Unpaid Transaction Expenses” shall mean (a) the Selling Expenses, to the extent unpaid as of immediately prior to the Closing, (b) any transaction bonus, discretionary bonus, change-in-control bonus or payment, “stay put” bonus or payment, or other compensatory payments to be made by the Company or any of its Subsidiaries to any Company Personnel (including pursuant to any plan, program, policy or Company Employee Plan providing for change-of-control or severance payments to which the Company or any of its Subsidiaries is a party) as a result of the execution of this Agreement or the transactions contemplated hereby, including any amounts required to be paid upon the consummation of the Merger pursuant to any bonus arrangements but, in each case, excluding any amounts required to be paid to any Company Personnel with respect to, or arising as a result of, termination by Parent or any of its Affiliates (including the Surviving Corporation) of such Company Personnel after the Closing, (c) the cost of obtaining the D&O Insurance “tail” policy, (d) Transaction Payroll Taxes and (e) any payments for Shared Expenses made by or on behalf of the Company. For the avoidance of doubt, Unpaid Transaction Expenses shall exclude: (x) any Closing Indebtedness; and (y) any fees or expenses incurred by Parent, GT Topco, Merger Sub or any of their financial advisors, attorneys, accountants, advisors, consultants or other representatives or financing sources, regardless of whether any such fees or expenses may be paid by the Company or any of its Subsidiaries.
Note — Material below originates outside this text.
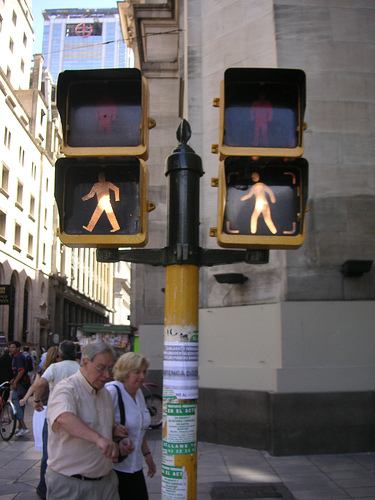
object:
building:
[117, 0, 375, 456]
Waived 280G Benefits” shall have the meaning set forth in Section 4.3(c).

Warrant Consideration” means, with respect to each share of Company Common Stock underlying each Company Warrant outstanding immediately prior to the Effective Time, an amount, rounded to four decimal places, equal to the sum of (a) the excess of (i) the Per Share Common Closing Merger Consideration minus (ii) the exercise price per share of Company Common Stock issuable upon exercise of such Company Warrant, plus (b) the Per Share Positive Adjustment, if any, as and when payable in accordance with the terms of this Agreement, plus (c) the Per Share Adjustment Escrow Fund Consideration, if any, as and when payable in accordance with the terms of this Agreement and the Escrow Agreement, plus (d) the Per Share Seller Representative Fund Consideration, if any, as and when payable in accordance with the terms of this Agreement. The amount set forth in clause (a) of this paragraph is referred to herein as the “Warrant Closing Consideration.”

Warrantholder” shall mean any holder of any Company Warrants outstanding immediately prior to the Effective Time.

WSGR” shall have the meaning set forth in Section 7.15.

WSGR Acquisition Engagement” shall have the meaning set forth in Section 7.15.